EXERCISE
Output each of the entries exactly, skipping every picture they contain.

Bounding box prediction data

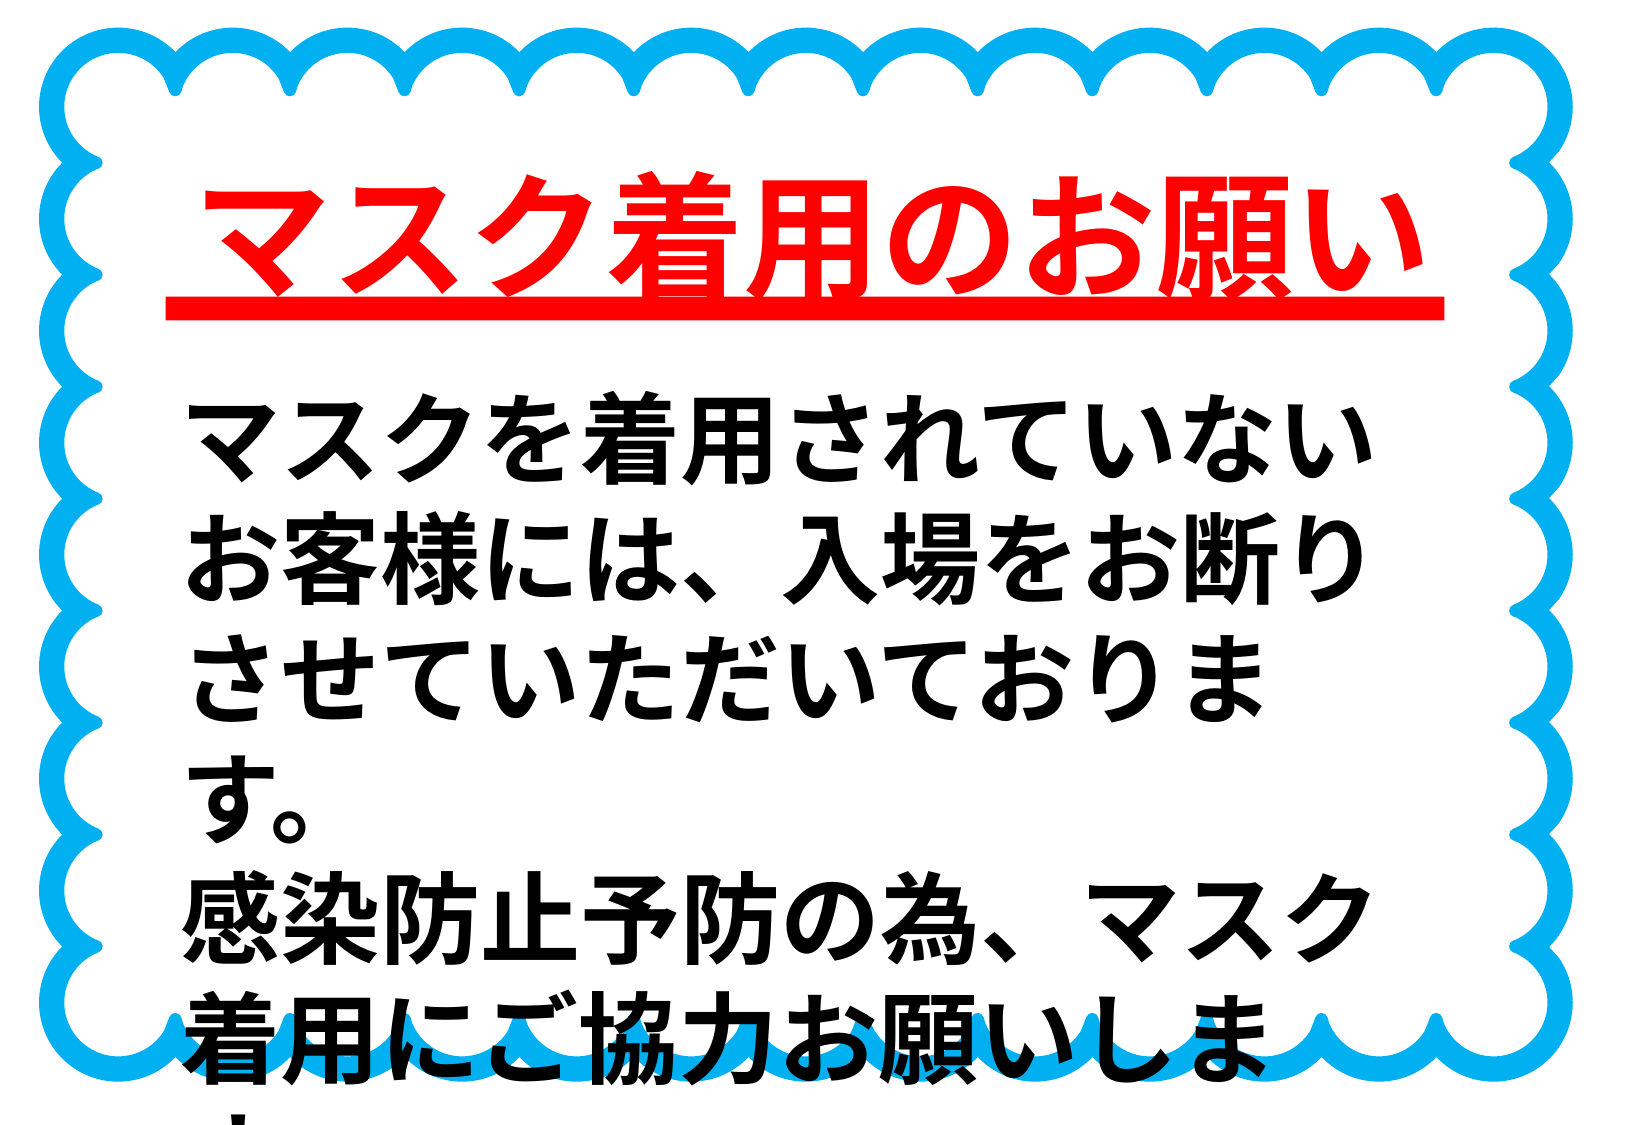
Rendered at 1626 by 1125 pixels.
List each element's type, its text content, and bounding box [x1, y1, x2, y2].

text_box [164, 295, 1447, 322]
text_box [43, 31, 1569, 143]
text_box [1447, 324, 1569, 1078]
text_box [43, 324, 165, 1078]
text_box マスクを着用されていないお客様には、入場をお断りさせていただいております。 感染防止予防の為、マスク着用にご協力お願いします。 [165, 368, 1447, 1125]
text_box マスク着用のお願い [0, 143, 1625, 324]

OUTPUT OF THE EXERCISE
Rendered at 1626 by 1125 pixels.
List each element's type, its text content, and bounding box [x1, y1, x2, y2].

text_box [164, 295, 1447, 322]
text_box [43, 31, 1569, 143]
text_box [1447, 324, 1569, 1078]
text_box [43, 324, 165, 1078]
text_box マスクを着用されていないお客様には、入場をお断りさせていただいております。 感染防止予防の為、マスク着用にご協力お願いします。 [165, 368, 1447, 1125]
text_box マスク着用のお願い [0, 143, 1625, 324]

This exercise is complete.